- **抜粋**
# # # # # # #

今回のイランの話で、3年前のイラクを思い出す方も少なくないと思われるが、専門家のあいだからは幾つかの理由で当時よりも危険性が高いとの声も聞かれている。そのひとつは、イラクよりも広い国土のうえ、開発施設が各地に分散されていると推測されること。よって全貌を掴むことが困難であるだけでなく、「開発計画の廃絶」には相当の時間や資金並びに努力が必要だと言われている。
そんなイランに対し、米国を中心とした国連は経済制裁の発動をチラつかせている一方で、イラン側は「保有資産のポートフォリオ変更」を対抗策として示唆している。後者については当局から否定のコメントも聞かれたが、それでもマーケットでは一時期ユーロ/ドルの上昇に寄与していた一面があることは間違いところだと思うし、今後の動向についても注意する必要がありそうだ。

# # # # # # #

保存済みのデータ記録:
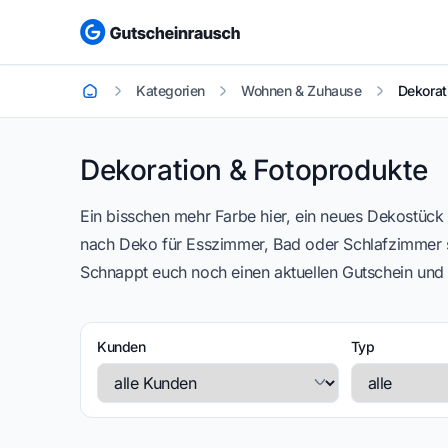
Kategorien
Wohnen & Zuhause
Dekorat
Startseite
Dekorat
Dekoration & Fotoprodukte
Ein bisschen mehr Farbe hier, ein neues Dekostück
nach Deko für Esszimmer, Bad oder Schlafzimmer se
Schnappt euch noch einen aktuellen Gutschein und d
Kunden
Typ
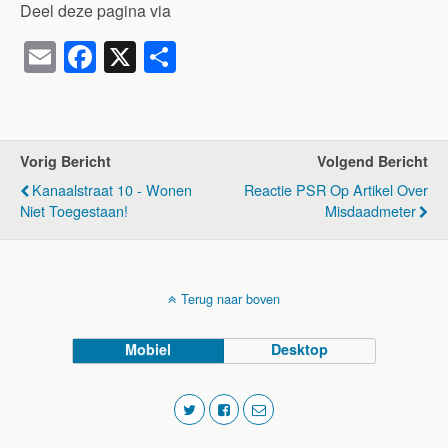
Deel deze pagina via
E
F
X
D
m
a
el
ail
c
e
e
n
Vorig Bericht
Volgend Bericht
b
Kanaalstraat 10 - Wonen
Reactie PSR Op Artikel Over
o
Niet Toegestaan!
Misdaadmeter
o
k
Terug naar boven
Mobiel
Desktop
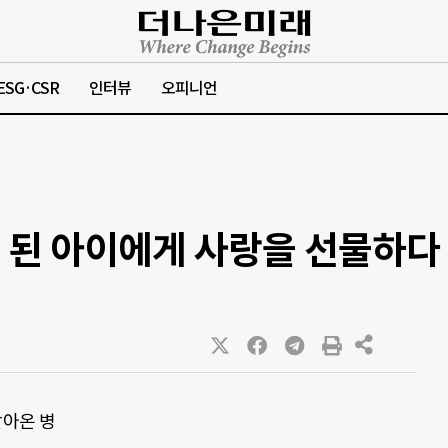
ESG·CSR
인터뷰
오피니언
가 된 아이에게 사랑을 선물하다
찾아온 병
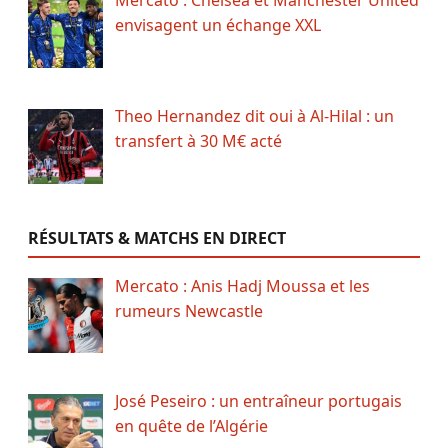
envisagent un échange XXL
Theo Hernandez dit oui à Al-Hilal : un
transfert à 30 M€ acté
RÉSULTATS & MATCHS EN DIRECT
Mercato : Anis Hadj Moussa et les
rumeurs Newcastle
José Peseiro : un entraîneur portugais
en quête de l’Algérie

# # # # # # #

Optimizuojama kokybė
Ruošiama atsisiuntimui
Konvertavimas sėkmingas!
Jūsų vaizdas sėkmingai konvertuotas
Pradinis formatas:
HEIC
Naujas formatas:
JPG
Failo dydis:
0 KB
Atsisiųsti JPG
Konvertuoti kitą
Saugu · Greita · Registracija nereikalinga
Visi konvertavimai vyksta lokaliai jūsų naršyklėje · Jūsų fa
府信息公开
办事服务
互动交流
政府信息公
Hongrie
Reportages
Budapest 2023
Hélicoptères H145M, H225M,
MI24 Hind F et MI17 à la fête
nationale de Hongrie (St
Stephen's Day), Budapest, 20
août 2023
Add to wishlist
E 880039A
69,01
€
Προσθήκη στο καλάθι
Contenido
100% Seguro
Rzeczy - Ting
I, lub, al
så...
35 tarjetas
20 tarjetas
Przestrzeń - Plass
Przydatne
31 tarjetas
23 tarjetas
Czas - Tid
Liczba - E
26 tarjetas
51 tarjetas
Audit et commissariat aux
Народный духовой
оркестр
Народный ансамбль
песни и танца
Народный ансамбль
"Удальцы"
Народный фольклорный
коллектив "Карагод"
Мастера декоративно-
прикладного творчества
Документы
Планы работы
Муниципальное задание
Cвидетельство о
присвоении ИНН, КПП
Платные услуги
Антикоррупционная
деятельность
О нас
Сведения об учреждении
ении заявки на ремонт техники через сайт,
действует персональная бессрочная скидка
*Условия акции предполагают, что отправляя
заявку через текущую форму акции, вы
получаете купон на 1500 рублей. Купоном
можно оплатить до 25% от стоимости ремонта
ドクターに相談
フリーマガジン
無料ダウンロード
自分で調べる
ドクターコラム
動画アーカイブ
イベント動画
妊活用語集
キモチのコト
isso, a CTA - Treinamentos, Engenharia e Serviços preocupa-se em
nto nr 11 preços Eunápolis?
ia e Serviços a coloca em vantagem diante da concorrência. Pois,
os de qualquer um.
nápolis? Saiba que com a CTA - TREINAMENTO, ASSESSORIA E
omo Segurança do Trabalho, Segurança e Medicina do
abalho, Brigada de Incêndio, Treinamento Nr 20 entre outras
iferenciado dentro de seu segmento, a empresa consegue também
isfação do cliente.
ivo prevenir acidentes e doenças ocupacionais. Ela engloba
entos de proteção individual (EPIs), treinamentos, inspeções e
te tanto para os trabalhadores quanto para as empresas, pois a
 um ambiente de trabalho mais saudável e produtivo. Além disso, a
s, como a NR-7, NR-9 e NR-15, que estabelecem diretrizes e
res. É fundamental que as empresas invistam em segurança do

# # # # # # #

- **実施内容 1**
イランをめぐる抜粋に照らして、次の(a)〜(c)が内容と合っているかをそれぞれ「はい」か「いいえ」で答え、判断の決め手となる本文の語句をそのまま引用してください。(a) 専門家の中には、イランの件は3年前のイラクよりも危険性が高いと見る声がある。(b) イランの開発施設は一か所に集中していると推測されている。(c) イラン側の「保有資産のポートフォリオ変更」の示唆を、当局は肯定した。
- **実施内容 2**
イランをめぐる抜粋によると、米国を中心とした国連はイランに対して何をチラつかせているのか答えてください。
- **実施内容 3**
イランをめぐる抜粋の最後の文の後から、その続きを書いてください。
記録はこの作業には一切関係しません。

- **作業結果 1**
(a) はい。「専門家のあいだからは幾つかの理由で当時よりも危険性が高いとの声も聞かれている」
(b) いいえ。「開発施設が各地に分散されていると推測されること」
(c) いいえ。「後者については当局から否定のコメントも聞かれた」

- **作業結果 2**
経済制裁の発動です。

- **作業結果 3**
なお、イラン核開発問題について、今後の争点となるのは本日2日に開催される「IAEA(国際原子力機関)」の緊急理事会か。そこで国連安保理に付帯するかどうかが議論されることはまず確実。可決となれば、国連安保理による経済制裁の発動が現実味を帯びることになる。
そうした経済制裁とともにジワリと危機感が強まりつつあるのは、欧米諸国による対イランへの武力行使。
もちろん、まだ具体的な話にまで進展はないものの、イランが今後も核開発を進めた場合などにはその可能性を否定出来なくなる。実際、先月18日に終了した中東サウジアラビアなどペルシャ湾岸6ヶ国で構成する「湾岸協力会議(GCC)」では、対岸に位置するイランからの悪影響について懸念が相次いだとされている。即効性のある具体的な対応は見つからないが、最悪のケースに突入する可能性も孕んだ危険性の高い状況に置かれていることは間違いなさそうだ。
ただし専門家の話によると、イランに対する武力行使の可能性は予想以上に難しい面があるらしい。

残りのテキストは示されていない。